Objectives: To investigate: (1) clinical profiles and patterns of visual fixation to social stimuli in children with ASD, WS, and control groups and (2) whether and to what extent fixation patterns are related to communicative competence.

Methods: Eye-tracking data were collected while 63 toddlers (20 ASD, 11 WS, 12 DD and 20 TD; refer to Table 1 for group characterization details) watched video scenes of an actress caregiver engaging in child-directed communication. Visual fixation was quantified as the percentage of time spent looking at 4 regions of interest (eyes, mouth, body, object). Between-group comparisons of assessment scores on the Autism Diagnostic Observation Schedule (ADOS) and the Mullen Scales of Early Learning were made, and within-group analyses tested for correlations between assessment scores and percentage of fixation time to each region of interest.

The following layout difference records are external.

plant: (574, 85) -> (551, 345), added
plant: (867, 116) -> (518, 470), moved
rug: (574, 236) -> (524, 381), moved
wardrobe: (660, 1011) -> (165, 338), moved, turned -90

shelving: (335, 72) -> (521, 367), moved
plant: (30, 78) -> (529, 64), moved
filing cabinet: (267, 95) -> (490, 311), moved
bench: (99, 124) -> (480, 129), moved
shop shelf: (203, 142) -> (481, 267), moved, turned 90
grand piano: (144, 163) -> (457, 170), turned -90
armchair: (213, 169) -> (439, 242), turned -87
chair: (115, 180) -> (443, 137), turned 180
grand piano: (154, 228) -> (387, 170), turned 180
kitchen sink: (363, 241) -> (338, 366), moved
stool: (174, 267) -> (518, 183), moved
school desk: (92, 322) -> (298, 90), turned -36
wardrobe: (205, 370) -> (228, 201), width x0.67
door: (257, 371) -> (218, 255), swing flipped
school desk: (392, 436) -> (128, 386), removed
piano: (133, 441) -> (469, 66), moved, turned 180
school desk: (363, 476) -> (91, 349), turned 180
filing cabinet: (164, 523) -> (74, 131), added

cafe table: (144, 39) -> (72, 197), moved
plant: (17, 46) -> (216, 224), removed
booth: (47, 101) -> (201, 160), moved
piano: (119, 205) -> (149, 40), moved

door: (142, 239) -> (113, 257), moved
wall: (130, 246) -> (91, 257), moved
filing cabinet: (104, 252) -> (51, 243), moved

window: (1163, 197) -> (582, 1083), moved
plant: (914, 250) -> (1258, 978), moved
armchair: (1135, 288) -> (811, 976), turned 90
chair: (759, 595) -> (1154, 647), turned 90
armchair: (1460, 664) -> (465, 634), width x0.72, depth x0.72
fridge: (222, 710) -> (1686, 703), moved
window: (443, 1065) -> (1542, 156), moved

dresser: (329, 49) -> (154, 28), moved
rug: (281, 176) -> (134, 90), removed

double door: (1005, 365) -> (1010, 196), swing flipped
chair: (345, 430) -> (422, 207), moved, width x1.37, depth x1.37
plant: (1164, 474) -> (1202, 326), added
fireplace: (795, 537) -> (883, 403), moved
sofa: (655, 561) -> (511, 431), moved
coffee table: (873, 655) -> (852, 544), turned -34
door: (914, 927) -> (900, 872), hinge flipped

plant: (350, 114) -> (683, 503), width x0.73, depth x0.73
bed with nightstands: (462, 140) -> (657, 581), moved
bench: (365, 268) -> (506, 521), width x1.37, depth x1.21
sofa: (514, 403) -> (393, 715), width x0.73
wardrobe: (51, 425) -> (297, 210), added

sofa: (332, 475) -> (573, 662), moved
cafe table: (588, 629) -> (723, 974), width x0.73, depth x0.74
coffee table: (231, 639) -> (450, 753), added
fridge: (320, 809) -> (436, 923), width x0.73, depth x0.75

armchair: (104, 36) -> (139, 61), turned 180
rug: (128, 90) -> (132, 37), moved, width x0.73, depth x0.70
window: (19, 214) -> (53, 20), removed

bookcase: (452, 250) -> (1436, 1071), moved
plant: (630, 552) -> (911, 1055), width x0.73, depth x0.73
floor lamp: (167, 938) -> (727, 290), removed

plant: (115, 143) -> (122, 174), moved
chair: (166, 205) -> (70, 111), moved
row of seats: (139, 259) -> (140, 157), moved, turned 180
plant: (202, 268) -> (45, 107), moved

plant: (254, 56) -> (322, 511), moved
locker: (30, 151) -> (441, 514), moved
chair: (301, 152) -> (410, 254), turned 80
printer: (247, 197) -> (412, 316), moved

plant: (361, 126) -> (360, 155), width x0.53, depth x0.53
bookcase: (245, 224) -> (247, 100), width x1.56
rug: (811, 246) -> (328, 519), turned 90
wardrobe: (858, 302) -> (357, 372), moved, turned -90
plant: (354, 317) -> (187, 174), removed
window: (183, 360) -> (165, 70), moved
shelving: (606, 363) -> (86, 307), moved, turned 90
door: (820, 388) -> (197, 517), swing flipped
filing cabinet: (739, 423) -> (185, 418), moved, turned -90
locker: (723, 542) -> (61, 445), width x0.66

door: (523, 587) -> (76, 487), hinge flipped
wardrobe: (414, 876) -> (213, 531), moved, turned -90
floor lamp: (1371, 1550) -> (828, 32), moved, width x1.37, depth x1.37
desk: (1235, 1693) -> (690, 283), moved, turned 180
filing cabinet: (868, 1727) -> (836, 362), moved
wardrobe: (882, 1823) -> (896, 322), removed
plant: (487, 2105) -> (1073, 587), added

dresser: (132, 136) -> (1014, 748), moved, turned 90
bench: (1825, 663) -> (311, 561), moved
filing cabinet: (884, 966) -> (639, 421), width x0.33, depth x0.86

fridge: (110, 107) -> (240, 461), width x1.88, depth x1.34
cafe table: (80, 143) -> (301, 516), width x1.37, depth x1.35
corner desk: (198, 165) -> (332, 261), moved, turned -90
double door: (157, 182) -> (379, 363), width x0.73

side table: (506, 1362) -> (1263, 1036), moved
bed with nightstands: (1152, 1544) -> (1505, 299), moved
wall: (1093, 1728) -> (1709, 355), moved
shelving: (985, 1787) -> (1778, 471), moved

Results: Clinical profiles of toddler groups are presented in Table 1. For children with WS, percent fixation on the mouth was positively correlated with expressive (p = .003) and receptive (p = .04) language scores (Figure 1). The same significant positive correlations were found for both DD and TD control groups (all p’s < .05). By contrast, mouth-looking was not correlated with either expressive or receptive language for children with ASD (all p’s > 0.2).

Conclusions: This research reveals a disorder-specific developmental process that may contribute to the social and cognitive phenotype of ASD. Visual engagement with the mouths of others is positively associated with language competence for WS, DD, and TD groups alike. However, this type of visual engagement does not share the same adaptive value for children with ASD, who show no association between mouth-looking and language scores. This suggests that toddlers with ASD may seek and attend to the mouths of others for very different reasons than do TD, DD, and WS children. These very different goals likely yield different learning experiences and expertise that may contribute to the unique presentations of both neurodevelopmental disorders, and ASD in particular.